OpenAI points to its Terms of Use document, which I read through too. There is a point in the list of things under “what you cannot do” and it reads something like this — “Use Output to develop models that compete with OpenAI”. There is little to pin this on DeepSeek, except it is the biggest threat to OpenAI since its own attempts at an implosion a few months ago. Just because the security researchers found attempts to distill the model by entities emerging out of China. It could have been DeepSeek. In equal possibility, it may not have been DeepSeek.

I took this contextual scenic route to get to the core point — OpenAI is suddenly realising it is not cool to use someone else’s work to build your own? That’s extremely rich, isn’t it?

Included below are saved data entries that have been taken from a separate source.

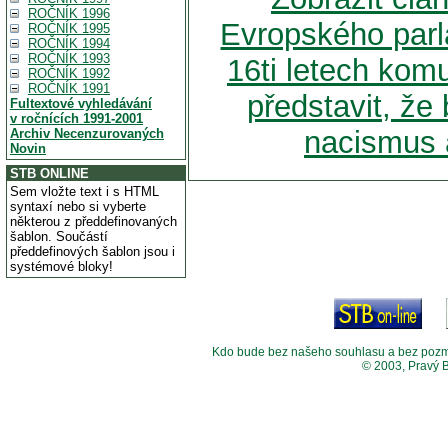
ROČNÍK 1996
Evropského parl
ROČNÍK 1995
ROČNÍK 1994
ROČNÍK 1993
16ti letech komu
ROČNÍK 1992
ROČNÍK 1991
představit, že
Fultextové vyhledávání
v ročnících 1991-2001
nacismus 
Archiv Necenzurovaných
Novin
STB ONLINE
Sem vložte text i s HTML
syntaxí nebo si vyberte
některou z předdefinovaných
šablon. Součástí
předdefinových šablon jsou i
systémové bloky!
Kdo bude bez našeho souhlasu a bez pozměny
© 2003, Pravý 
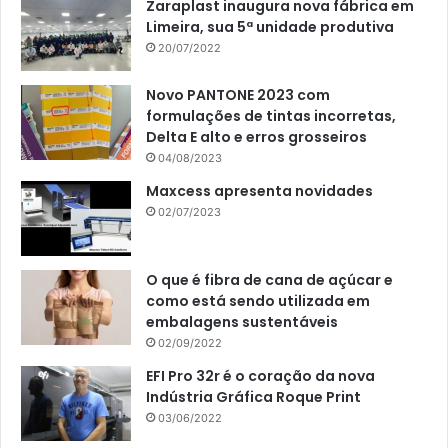
Zaraplast inaugura nova fábrica em
Limeira, sua 5ª unidade produtiva
20/07/2022
Novo PANTONE 2023 com
formulações de tintas incorretas,
Delta E alto e erros grosseiros
04/08/2023
Maxcess apresenta novidades
02/07/2023
O que é fibra de cana de açúcar e
como está sendo utilizada em
embalagens sustentáveis
02/09/2022
EFI Pro 32r é o coração da nova
Indústria Gráfica Roque Print
03/06/2022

In the last year and a half, OpenAI has faced a number of lawsuits from authors and book publishers, content creators, news organisations, comedians, musicians and music publishers, visual artists and pretty much anyone with a relevant enough footprint on the World Wide Web, accusing the AI start-up of using their copyrighted work to train its models. Basically, that data and content was used to train OpenAI’s GPT models, and the company made money off them. Premium subscriptions (these go up to $200 per month), is one method. The partnership with Microsoft gave it a massive, priceless Windows PC user base, wrapped in the Copilot wrapper. What did OpenAI give back the copyright holders? Nothing.

The brazenness and flagrance was on its best viewing, when OpenAI in a written submission to the UK’s House of Lords Communications and Digital Select Committee explained it would be “impossible to train today’s leading AI models without using copyrighted materials.” Scarlett Johansson sued OpenAI, but here’s where things get interesting — Johansson turned down OpenAI’s offer to make her the female voice of its ChatGPT tool, but weeks later, heard that the Sky voice assistant sounded “eerily similar” to her voice.

Then in response to The New York Times lawsuit, the start-up seemed to resort to the argument that two wrongs may actually make one right (with a hint of patriotism). They wrote in a blog post, “Training AI models using publicly available internet materials is fair use, as supported by long-standing and widely accepted precedents. We view this principle as fair to creators, necessary for innovators, and critical for US competitiveness.”

Since, OpenAI has made efforts to come to some sort of content sharing agreements with media houses and publishers, but that is in very minor density compared to the gravity of the situation. Token measures for optics? At some point last year, OpenAI has promised a Media Manager suite that would allow creators and content publishers to tick off what among their creations can be used for training AI models, and what cannot be. That is yet to see the light of day.

The latest chapter of this contradiction — just yesterday, Microsoft said they’ll integrate DeepSeek’s model into Copilot. That is, alongside OpenAI’s models. Let that sink in.

OpenAI, Sam Altman and Microsoft have no right to stand on a pedestal and educate the world about ethics of AI. That is, if at all there is a case of model distillation, as OpenAI and Microsoft seem to be suggesting. US tech order may or may not respond to the brilliance of DeepSeek’s frugal AI model creation methodology, and then giving it away for free. But they really shouldn’t need an AI chatbot to tell them what goes around, comes around.

Vishal Mathur is the technology editor for HT. Tech Tonic is a weekly column that looks at the impact of personal technology on the way we live, and vice-versa. The views expressed are personal.